Sen. Rand Paul had an interview on Sunday where he was asked again to walk people through his position on government recognition of same-sex marriage. This time Dana Bash of CNN challenged him over whether his catering to religious opposition to expanding the definition of marriage contradicts with his libertarian "government should leave people alone" leanings. Watch the clip below:


To summarize, he wants religion to have control over the use of the word "marriage" (somehow—no idea how that actually works) but allow for gay couples to enter into civil contracts that will allow everybody to be treated the same by the government:

I see no reason why, if the marriage contract conveys certain things, that if you want to marry another woman, that you can do that and have a contract. But the thing is, is the religious connotation of marriage that has been going on for thousands of years, I still want to preserve that. "You probably could have both. You could have both traditional marriage, which I believe in, and then you could also have the neutrality of the law that allows people to have contracts with another."

This quote seems to have caused the Atlanta Journal Constitution to think that Rand Paul is "taking a step toward gay marriage," which isn't really true. As Jacob Sullum noted, he made very similar comments recently on Fox (and even further in the past). What was new, and confusing, was when he told evangelicals in a meeting recently that the rise of gay marriage was part of a "moral crisis" that "allows people to think there would be some sort of other marriage." Wouldn't that be the other form of marriage Paul himself is promoting here?

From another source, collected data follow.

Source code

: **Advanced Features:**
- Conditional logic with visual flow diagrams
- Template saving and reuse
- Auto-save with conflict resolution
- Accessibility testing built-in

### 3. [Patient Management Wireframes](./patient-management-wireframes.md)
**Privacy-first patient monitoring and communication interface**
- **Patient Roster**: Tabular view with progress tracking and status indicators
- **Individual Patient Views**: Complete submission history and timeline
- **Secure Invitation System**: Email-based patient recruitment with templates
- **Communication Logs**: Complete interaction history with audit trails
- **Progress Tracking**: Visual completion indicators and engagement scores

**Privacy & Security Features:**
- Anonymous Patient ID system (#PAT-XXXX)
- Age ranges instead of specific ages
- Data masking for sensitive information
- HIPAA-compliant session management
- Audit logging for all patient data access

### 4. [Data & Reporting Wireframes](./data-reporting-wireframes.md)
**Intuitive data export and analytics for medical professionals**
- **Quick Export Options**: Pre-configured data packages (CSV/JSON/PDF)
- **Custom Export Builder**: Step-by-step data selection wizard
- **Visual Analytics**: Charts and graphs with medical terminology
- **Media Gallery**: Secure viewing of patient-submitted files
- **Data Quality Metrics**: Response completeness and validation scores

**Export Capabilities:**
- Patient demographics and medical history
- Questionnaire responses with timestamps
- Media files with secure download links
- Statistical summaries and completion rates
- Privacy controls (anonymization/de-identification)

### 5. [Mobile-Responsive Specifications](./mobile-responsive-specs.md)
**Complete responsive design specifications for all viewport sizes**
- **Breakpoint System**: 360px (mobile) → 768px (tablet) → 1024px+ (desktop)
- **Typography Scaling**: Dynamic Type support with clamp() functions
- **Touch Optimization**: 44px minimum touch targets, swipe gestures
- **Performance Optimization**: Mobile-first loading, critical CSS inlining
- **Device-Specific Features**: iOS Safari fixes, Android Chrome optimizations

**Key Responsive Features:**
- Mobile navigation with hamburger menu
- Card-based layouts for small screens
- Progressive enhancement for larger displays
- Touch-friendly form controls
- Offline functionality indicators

Looking at the issue from a completely different side, Paul's attempt to thread the needle is being presented by Matt Wilstein at Mediaite (and others) as being connected to the bad old days of racial segregation and the "separate but equal" doctrine. It's an emotional but fundamentally illogical argument. One of the many, many issues with segregation was that the whole "equal" part was a great big lie. If all unions were treated the same under the law, it wouldn't matter if they were called something separate. That's just a semantic game. There are no separate drinking fountains or bathrooms or entrances or anything even remotely comparable. What would matter is whether everybody was entitled to the exact same rights and privileges under the law (which is the question the Supreme Court will be tackling very, very soon).

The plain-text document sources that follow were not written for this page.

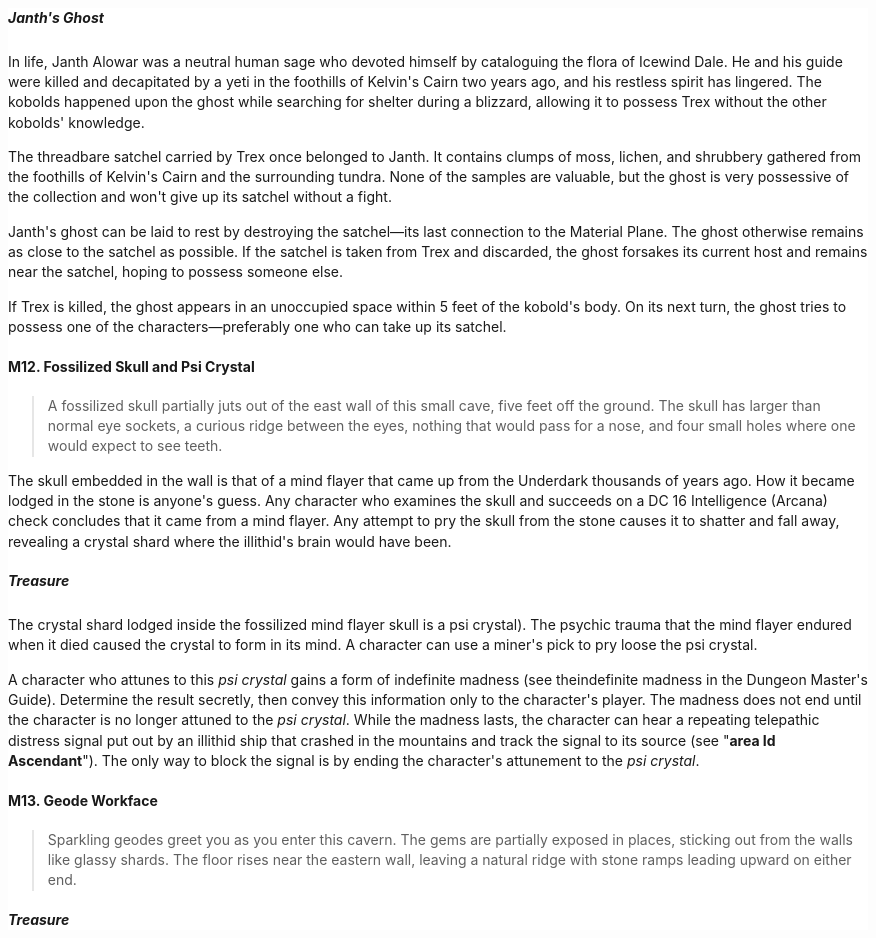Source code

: ##### Janth's Ghost

In life, Janth Alowar was a neutral human sage who devoted himself by cataloguing the flora of Icewind Dale. He and his guide were killed and decapitated by a yeti in the foothills of Kelvin's Cairn two years ago, and his restless spirit has lingered. The kobolds happened upon the ghost while searching for shelter during a blizzard, allowing it to possess Trex without the other kobolds' knowledge.

The threadbare satchel carried by Trex once belonged to Janth. It contains clumps of moss, lichen, and shrubbery gathered from the foothills of Kelvin's Cairn and the surrounding tundra. None of the samples are valuable, but the ghost is very possessive of the collection and won't give up its satchel without a fight.

Janth's ghost can be laid to rest by destroying the satchel—its last connection to the Material Plane. The ghost otherwise remains as close to the satchel as possible. If the satchel is taken from Trex and discarded, the ghost forsakes its current host and remains near the satchel, hoping to possess someone else.

If Trex is killed, the ghost appears in an unoccupied space within 5 feet of the kobold's body. On its next turn, the ghost tries to possess one of the characters—preferably one who can take up its satchel.

#### M12. Fossilized Skull and Psi Crystal

> A fossilized skull partially juts out of the east wall of this small cave, five feet off the ground. The skull has larger than normal eye sockets, a curious ridge between the eyes, nothing that would pass for a nose, and four small holes where one would expect to see teeth.

The skull embedded in the wall is that of a mind flayer that came up from the Underdark thousands of years ago. How it became lodged in the stone is anyone's guess. Any character who examines the skull and succeeds on a DC 16 Intelligence (<wc-fetch type="skill">Arcana</wc-fetch>) check concludes that it came from a mind flayer. Any attempt to pry the skull from the stone causes it to shatter and fall away, revealing a crystal shard where the illithid's brain would have been.

##### Treasure

The crystal shard lodged inside the fossilized mind flayer skull is a <wc-fetch type="item">psi crystal</wc-fetch>). The psychic trauma that the mind flayer endured when it died caused the crystal to form in its mind. A character can use a miner's pick to pry loose the psi crystal.

A character who attunes to this _psi crystal_ gains a form of indefinite madness (see theindefinite madness in the Dungeon Master's Guide). Determine the result secretly, then convey this information only to the character's player. The madness does not end until the character is no longer attuned to the _psi crystal_. While the madness lasts, the character can hear a repeating telepathic distress signal put out by an illithid ship that crashed in the mountains and track the signal to its source (see "**area Id Ascendant**"). The only way to block the signal is by ending the character's attunement to the _psi crystal_.

#### M13. Geode Workface

> Sparkling geodes greet you as you enter this cavern. The gems are partially exposed in places, sticking out from the walls like glassy shards. The floor rises near the eastern wall, leaving a natural ridge with stone ramps leading upward on either end.

##### Treasure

That emotional response to the very idea of the appearance of segregation carries a huge amount of weight, though. It would be easier for libertarians to push forward the concept of marriage (or civil unions, or what have you) as private contracts negotiated by adults if Paul weren't also claiming gay marriage indicated some sort of "crisis." I may fundamentally disagree with those who see a new form of segregation in the way Paul is approaching gay marriage, but it's very easy to look at just the surface of the debate and understand where that fear comes from. Should supporters of same-sex marriage recognition trust that a man who is telling the religious right that this country is in a moral crisis actually does support private contract marriages? Or unions? Or whatever semantic term we want to toss out?